Это был сюрприз. Я хотел доказать ему, что он принял верное решение.
Тренировочный лагерь на Сардинии был жестким. Мне было немного легче, поскольку я уже пребывал на пике формы, но мы очень много бегали, на длинные дистанции, на короткие, делали спринты… Верстеген в каком-то смысле сумасшедший, нужно просто влиться и позволить себе погрузиться в процесс. Было там и много факультативных занятий, чтобы снять напряжение: боулинг, картинг, и всегда присутствовал соревновательный элемент. Я не побеждал все время – насколько я помню, я пришел вторым в картинге. Очень важно иметь такой соревновательный дух. Побеждать можно научиться.

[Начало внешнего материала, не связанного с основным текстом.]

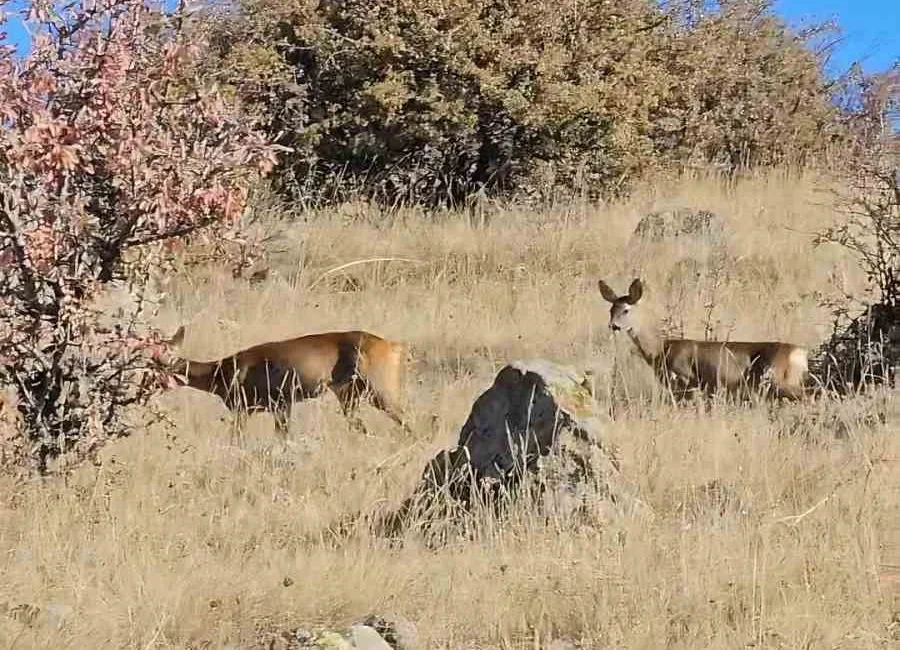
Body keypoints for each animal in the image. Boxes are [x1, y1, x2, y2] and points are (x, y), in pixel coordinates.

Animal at [160, 324, 414, 436]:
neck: (222, 371)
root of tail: (393, 346)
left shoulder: (265, 405)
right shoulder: (279, 407)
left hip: (380, 389)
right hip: (349, 395)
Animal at [596, 278, 808, 400]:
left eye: (626, 310)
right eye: (610, 310)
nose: (613, 326)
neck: (660, 350)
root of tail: (799, 352)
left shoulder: (687, 381)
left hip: (776, 378)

Нам говорили: «Нужно верить в то, что ты выиграешь, пытаться победить недостаточно».
Напряжение между Оливером Каном и Йенсом Леманном было довольно заметным. Кан, вынужденный бороться за свое место в составе, разослал всем сообщение: тут никто не может чувствовать себя в безопасности. В ходе одного из тестирований на физподготовку нужно было сделать отжимания. Йенс начал делать первым и отжался, кажется, 52 раза. Кан спросил, сколько раз сделал Йенс, а затем постарался сделать на одно больше, 53 отжимания, причем последний раз делал очень медленно и болезненно. Подтягивания тоже входили в программу. Я был довольно хорош, другие не так. Один игрок не смог подтянуться даже одного раза…

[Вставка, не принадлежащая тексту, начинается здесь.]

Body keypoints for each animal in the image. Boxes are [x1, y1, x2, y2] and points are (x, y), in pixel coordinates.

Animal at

Отель команды на время Чемпионата мира располагался в центре Берлина. В прессе шли дебаты – почему там? – но в итоге это решение оказалось очень удачным для нас. Все место было целиком в нашем распоряжении. Оно было прекрасно меблировано, у всех было свое место, где можно было побыть в одиночестве, но также были и комнаты для общих собраний.

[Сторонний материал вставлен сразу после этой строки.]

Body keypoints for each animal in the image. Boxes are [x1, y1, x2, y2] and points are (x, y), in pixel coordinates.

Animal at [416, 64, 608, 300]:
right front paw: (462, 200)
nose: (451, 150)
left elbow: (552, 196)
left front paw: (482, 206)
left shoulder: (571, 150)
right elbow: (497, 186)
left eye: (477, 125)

Участие Филиппа Лама в первой игре в Мюнхене было под вопросом. Он получил травму в товарищеском матче против Люксембурга. Займу ли я его место? Я надеялся на это, но в глубине души желал ему выздоровления, потому что он был невероятно важен для нас уже тогда. Балле – Михаэль Баллак – также имел проблемы с икроножной мышцей. Ее называли «икра нации». Все были обеспокоены тем, что он может не сыграть. Он и несколько других игроков отправились к целителю, который распылял «живую воду». Впрочем, в первой игре это не сработало, «икра нации» все еще беспокоила ее обладателя. Клинси решил, что Балле должен остаться на скамейке на матч-открытия против Коста-Рики в Мюнхене. Решение было очень смелым, с учётом того, что изрядное количество людей полагали, что нам окажется не по силам выйти из группы.